Synthesis and Characterization of Oxidized Polysaccharides for In Situ Forming Hydrogels

Abstract

Polysaccharides are widely used as building blocks of scaffolds and hydrogels in tissue engineering, which may require their chemical modification to permit crosslinking. The goal of this study was to generate a library of oxidized alginate (oALG) and oxidized hyaluronic acid (oHA) that can be used for in situ gelling hydrogels by covalent reaction between aldehyde groups of the oxidized polysaccharides (oPS) and amino groups of carboxymethyl chitosan (CMC) through imine bond formation. Here, we studied the effect of sodium periodate concentration and reaction time on aldehyde content, molecular weight of derivatives and cytotoxicity of oPS towards 3T3-L1 fibroblasts. It was found that the molecular weights of all oPs decreased with oxidation and that the degree of oxidation was generally higher in oHA than in oALG. Studies showed that only oPs with an oxidation degree above 25% were cytotoxic. Initial studies were also done on the crosslinking of oPs with CMC showing with rheometry that rather soft gels were formed from higher oxidized oPs possessing a moderate cytotoxicity. The results of this study indicate the potential of oALG and oHA for use as in situ gelling hydrogels or inks in bioprinting for application in tissue engineering and controlled release.
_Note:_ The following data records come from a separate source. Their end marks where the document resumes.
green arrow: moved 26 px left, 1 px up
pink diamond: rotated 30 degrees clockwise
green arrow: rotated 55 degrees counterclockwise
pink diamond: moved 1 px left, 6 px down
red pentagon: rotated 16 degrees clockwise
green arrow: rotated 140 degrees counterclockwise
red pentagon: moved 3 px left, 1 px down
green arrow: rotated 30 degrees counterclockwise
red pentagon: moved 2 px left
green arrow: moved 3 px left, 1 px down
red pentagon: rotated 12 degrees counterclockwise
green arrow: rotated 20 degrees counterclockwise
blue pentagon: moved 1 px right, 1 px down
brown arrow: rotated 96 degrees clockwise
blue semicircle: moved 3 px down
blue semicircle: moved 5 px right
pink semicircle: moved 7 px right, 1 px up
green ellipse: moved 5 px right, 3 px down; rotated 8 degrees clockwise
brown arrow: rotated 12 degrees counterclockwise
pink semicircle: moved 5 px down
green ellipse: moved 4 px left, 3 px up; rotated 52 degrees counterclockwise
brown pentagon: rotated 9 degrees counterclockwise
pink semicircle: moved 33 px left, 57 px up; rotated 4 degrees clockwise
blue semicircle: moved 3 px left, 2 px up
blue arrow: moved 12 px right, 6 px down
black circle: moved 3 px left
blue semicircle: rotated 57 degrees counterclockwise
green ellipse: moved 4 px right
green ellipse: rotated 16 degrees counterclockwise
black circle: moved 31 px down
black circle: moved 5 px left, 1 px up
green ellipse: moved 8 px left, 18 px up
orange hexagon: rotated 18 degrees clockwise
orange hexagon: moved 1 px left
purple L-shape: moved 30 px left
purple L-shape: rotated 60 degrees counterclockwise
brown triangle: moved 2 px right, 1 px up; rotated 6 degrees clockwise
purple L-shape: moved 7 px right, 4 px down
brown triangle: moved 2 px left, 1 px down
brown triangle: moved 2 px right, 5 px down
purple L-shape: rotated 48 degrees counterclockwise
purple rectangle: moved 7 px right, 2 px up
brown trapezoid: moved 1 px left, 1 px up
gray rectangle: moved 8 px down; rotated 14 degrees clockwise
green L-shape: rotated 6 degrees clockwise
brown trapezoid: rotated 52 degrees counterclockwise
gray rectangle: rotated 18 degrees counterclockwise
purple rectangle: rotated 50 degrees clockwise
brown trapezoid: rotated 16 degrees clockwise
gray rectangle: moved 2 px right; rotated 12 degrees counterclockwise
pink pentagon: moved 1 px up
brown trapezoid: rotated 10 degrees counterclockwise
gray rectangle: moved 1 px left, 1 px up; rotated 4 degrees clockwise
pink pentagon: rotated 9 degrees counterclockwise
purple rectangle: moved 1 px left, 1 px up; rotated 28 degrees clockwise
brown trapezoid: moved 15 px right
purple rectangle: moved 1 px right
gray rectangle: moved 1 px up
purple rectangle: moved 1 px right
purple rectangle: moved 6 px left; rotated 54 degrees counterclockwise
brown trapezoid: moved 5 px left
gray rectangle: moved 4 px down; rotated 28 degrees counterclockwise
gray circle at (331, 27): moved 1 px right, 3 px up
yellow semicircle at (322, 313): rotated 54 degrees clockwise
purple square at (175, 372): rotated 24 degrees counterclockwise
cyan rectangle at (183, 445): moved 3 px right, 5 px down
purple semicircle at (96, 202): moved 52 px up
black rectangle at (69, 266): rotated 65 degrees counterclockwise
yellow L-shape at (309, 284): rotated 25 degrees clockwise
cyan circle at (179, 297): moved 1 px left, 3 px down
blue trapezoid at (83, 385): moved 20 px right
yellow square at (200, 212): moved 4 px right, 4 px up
Keywords: alginate; cytotoxicity; fibroblasts; hyaluronic acid; hydrogels; in situ gelling; oxidation.

Figure 1

Sodium periodate-mediated oxidation of alginate and hyaluronic acid. The small letters denote the number of repeating units of β-d-mannuronate (m), α-l-guluronate (n; upper part), and hyaluronic acid (n; lower part); the letters o and r denote the number of repeating units for the units of the polysaccharide chain that were oxidized by NaIO₄, while the letters p and q denote the number of repeating units in the polymer chain, that were not oxidized.

Figure 2

ATR-FTIR spectra of native and oxidized derivatives of (A) alginate and (B) hyaluronic acid. The curves are vertically shifted for a better comparison.

Figure 3

Molecular weight distribution of native and oxidized derivatives of (A) alginate and (B) hyaluronic acid as determined by gel permeation chromatography (GPC).

Figure 4

(A) Fluorescence micrographs after staining with vital stain 5(6)-carboxyfluorescein diacetate (CFDA) and (B) viability studies by Q-blue assay of 3T3-L1 fibroblasts incubated in native and oxidized alginate solutions in phosphate buffered saline (PBS) with a concentration of 5 g L⁻¹ for 24 h; scale bar: 10 μm. Data represent mean ± SD values normalized to control, n = 10, * p ≤ 0.05; compared to native alginate (nALG).

Figure 5

(A) Fluorescence micrographs after staining with vital stain CFDA and (B) viability studies by Q-blue assay of 3T3-L1 fibroblasts incubated in native and oxidized hyaluronic acid solutions in PBS with a concentration of 5 g L⁻¹ for 24 h; scale bar: 10 μm. Data represent mean ± SD values normalized to control, n = 10, * p ≤ 0.05; compared to native hyaluronic acid (nHA).

Figure 6

Rheological properties of the hydrogels at 37 °C. Each curve corresponds to the average of three different samples. (A) Crosslinking process represented with storage modulus as a function of reaction time at a frequency of 1 Hz and 0.1% strain. (B) Dependence of the complex modulus (G*) on the strain amplitude at a frequency of 1 Hz of the already crosslinked hydrogels, measured after the crosslinking process. (C,D) Evolution of the storage (G’) and loss (G”) moduli, respectively, as a function of the frequency at 0.1% stain of the crosslinked hydrogels.

Figure 7

Viability studies by Q-blue assay of C3H10T1/2 mouse stem cells incubated in hydrogels, containing carboxymethyl chitosan (CMC) and oxidized hyaluronic acid or oxidized alginate for 24 and 72 h. Data represent mean ± SD values normalized to control, n = 4, * p ≤ 0.05.